Sometimes I wonder if I’m missing out on much by various artists who I used to listen to but then drifted away from. It’s been quite some time since I heard anything by Christian Fennesz. So I thought I should check out this collaborative instrumental work from 2007 with Japanese composer / musician Ryuichi Sakamoto with whose music I was also once familiar way back in the early 1980s when he was a member of Yellow Magic Orchestra.
“Cendre” is a series of ambient soundscape pieces done mainly on piano, guitar and laptop (used to process guitar and piano sounds and melodies). All track titles are short one-word names that suggest states of incomplete stasis or the remains of something that once existed but is no more. Much of the music is desultory piano melody meandering, often sad and meditative in mood as it favours certain keys, with guitar and laptop electronics active in the backdrop. The atmospheres can be quite dark but they are never menacing or threatening. No other instrumentation is used and there are vast spaces revealed in the music by the plaintive keyboard tunes.
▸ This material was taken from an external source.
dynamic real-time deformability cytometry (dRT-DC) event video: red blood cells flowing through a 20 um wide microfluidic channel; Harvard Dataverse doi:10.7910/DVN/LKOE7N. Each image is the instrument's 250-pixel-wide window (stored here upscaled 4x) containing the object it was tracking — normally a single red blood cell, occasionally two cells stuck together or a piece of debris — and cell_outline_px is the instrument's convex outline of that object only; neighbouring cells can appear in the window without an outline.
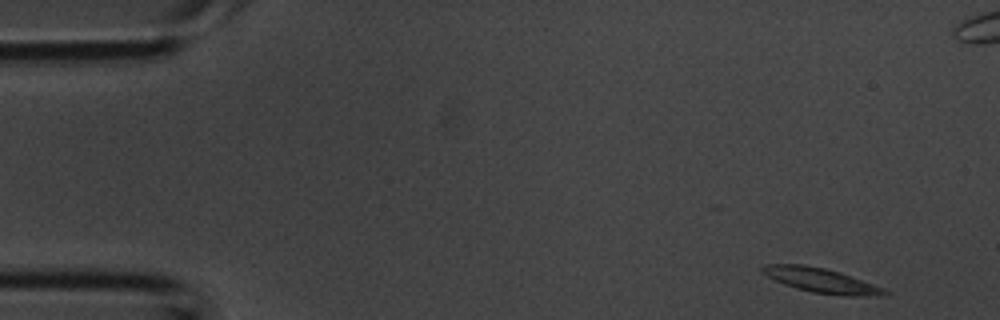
{"species": "common noctule bat (a hibernating species)", "species_latin": "Nyctalus noctula", "temperature_condition": "room temperature", "stored_images_in_passage": 5, "camera_frame_rate_fps": 3000, "um_per_image_px": 0.085, "animal": {"sex": "male", "body_mass_g": 20.1, "forearm_length_mm": 53.5}, "frame": {"image": 1, "passage_image": 1, "time_ms": 0.0, "image_size_px": [1000, 320], "cell_outline_px": [[888, 296], [848, 296], [812, 292], [796, 288], [784, 284], [760, 272], [760, 268], [764, 264], [804, 264], [824, 268], [840, 272], [884, 288], [888, 292]], "centroid_in_image_um": [69.81, 23.83], "position_along_channel_um": 15.2, "area_um2": 17.51}}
There is the sense that listeners have to fill in the empty spaces with their own imaginations and memories that those darkened spaces might evoke.
Although the album is divided into 11 tracks, the music is better heard as a continuous soundtrack of changing melodies and sounds that passes through a melancholy blues style, something approaching lounge lizard muzak and occasionally falling into abstract experimental territory. The best tracks are those where the piano and guitar electronics are blended so well that everything sounds like one instrument with an amazing array of tones and effects that all sound like pure piano and Fenneszian guitar effects (“Kuni”, for instance).
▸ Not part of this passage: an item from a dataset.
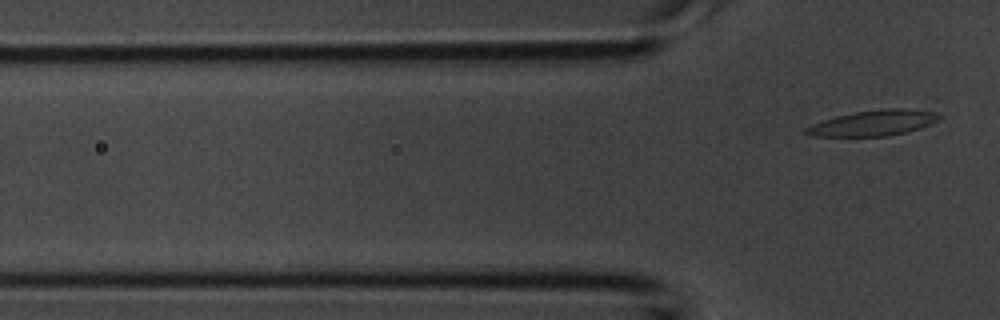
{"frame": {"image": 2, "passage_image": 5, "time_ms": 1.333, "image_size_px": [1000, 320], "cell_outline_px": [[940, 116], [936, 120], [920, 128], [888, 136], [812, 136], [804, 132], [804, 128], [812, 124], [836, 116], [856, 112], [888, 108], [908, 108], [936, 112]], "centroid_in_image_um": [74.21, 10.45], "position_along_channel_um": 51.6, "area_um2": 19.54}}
The music is certainly very beautiful and its sculpting can be gorgeous and heavenly but at the same time it stays within a very restricted zone of Melancholia: in this world, joy, lightness and happy defiance, in the face of a world that insists on solemn observance of the transience of life, are qualities alien to its denizens. I know we all have to die one day and for many that’s a terrible prospect to be shunned; for others such knowledge kills off all motivation to live fully in the moment; and for still others the awareness suggests we must observe detachment and resist a hunger to satisfy all our appetites but at the risk of denying our emotions, feelings and animal passion; but “Cendre” takes its remit of regarding the world and change with a detached eye rather too seriously to the extent of draining any life out of the music. The result is an album that increasingly becomes stupefying and soporific as it hammers its message over and over with each subsequent track.
Hmm … I probably wasn’t missing all that much after all after floating away from Fennesz and Sakamoto all those years ago.